● Text segment
Receiver operating characteristic (ROC) curves of both the combined GAN-based and the MVE-based models using data from different groups of sensors during the testing experiments for contamination events with different amplitudes: ad, ROC curves using Sensor Group 1 for events with amplitudes of 1.0–1.5 (a), 1.5–2.0 (b), 2.0–2.5 (c), and 2.5–3.0 (d); eh, ROC curves using Sensor Group 2 for events with amplitudes of 1.0–1.5 (e), 1.5–2.0 (f), 2.0–2.5 (g), and 2.5–3.0 (h).

Comparative results of the GAN-based and MVE-based models using Sensor Groups 1 and 2 are listed in Table 3. When the sensors (Sensor Group 1) are closer to the contamination source, the detection performance of the GAN-based model is better than that of the MVE-based model for events with lower amplitude (<2.0). As the amplitude of contamination increases, the detection performance of the MVE-based model markedly improves. When the contamination amplitude exceeds a certain value (>2.5), the detection performance of the MVE-based model exceeds that of the GAN-based model. When the sensors (Sensor Group 2) are far from the contamination source, the detection performance of the GAN-based model is better than that of the MVE-based model for all event experiments, and the MVE-based model generates more false alarms. Although the distance from the contamination source reduces the accuracy of the model, the GAN-based model yields better performance in all conditions, indicating that the GAN-based model is more robust than the MVE-based model. Notably, owing to dilution processes and hydraulic variability during routine operation, not only will the amplitude of contamination events generated at upstream nodes be reduced, but also the trend of water quality change might also be altered, which might cause the MVE-based model to exhibit poorer performance when the sensors are far from the contamination source. Despite the advantages of the GAN-based model demonstrated in this case study, the MVE-based model still shows reasonable performance in some cases, such as when the sensor stations do not encounter high hydraulic variability during operation and when only contamination events with high amplitude need to be identified because low-amplitude events might not have much impact in some circumstances.

● Problems to solve
• A. In the contamination detection text, which model performs better than the other under every condition?
• B. List every contamination amplitude range that the contamination detection text's figure caption gives for the ROC curves.
• C. Render this sentence from the contamination detection text in Spanish: "As the amplitude of contamination increases, the detection performance of the MVE-based model markedly improves."

Keypoint coordinate data

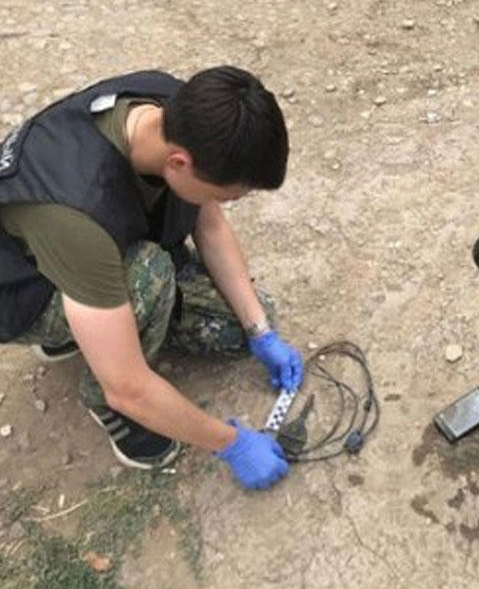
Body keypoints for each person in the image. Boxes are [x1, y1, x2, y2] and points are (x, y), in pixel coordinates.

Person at [0, 66, 304, 491]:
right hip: (19, 288)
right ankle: (96, 390)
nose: (223, 204)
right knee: (150, 275)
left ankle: (88, 321)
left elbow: (209, 227)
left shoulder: (177, 111)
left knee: (234, 328)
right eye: (223, 193)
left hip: (72, 247)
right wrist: (231, 443)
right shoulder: (78, 214)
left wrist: (260, 330)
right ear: (178, 163)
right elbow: (128, 387)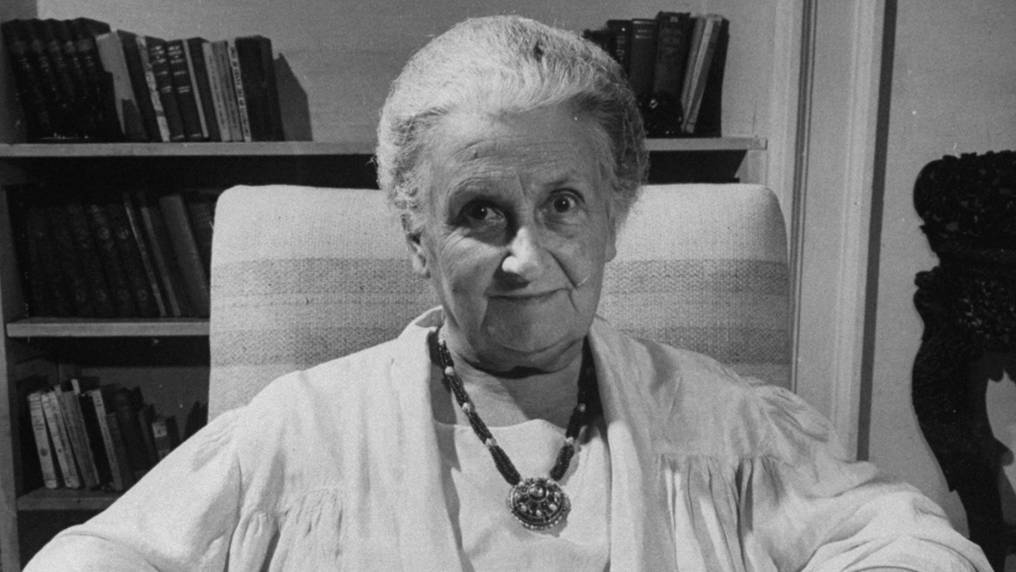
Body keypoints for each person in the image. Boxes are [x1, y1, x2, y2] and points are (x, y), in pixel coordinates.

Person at [27, 15, 989, 571]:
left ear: (613, 217)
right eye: (479, 212)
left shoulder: (724, 422)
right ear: (417, 237)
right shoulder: (298, 430)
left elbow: (913, 545)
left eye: (562, 205)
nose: (525, 260)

● Answers to the exercises
• A. The GAN-based model.

• B. 1.0–1.5, 1.5–2.0, 2.0–2.5, 2.5–3.0

• C. A medida que aumenta la amplitud de la contaminación, el rendimiento de detección del modelo basado en MVE mejora notablemente.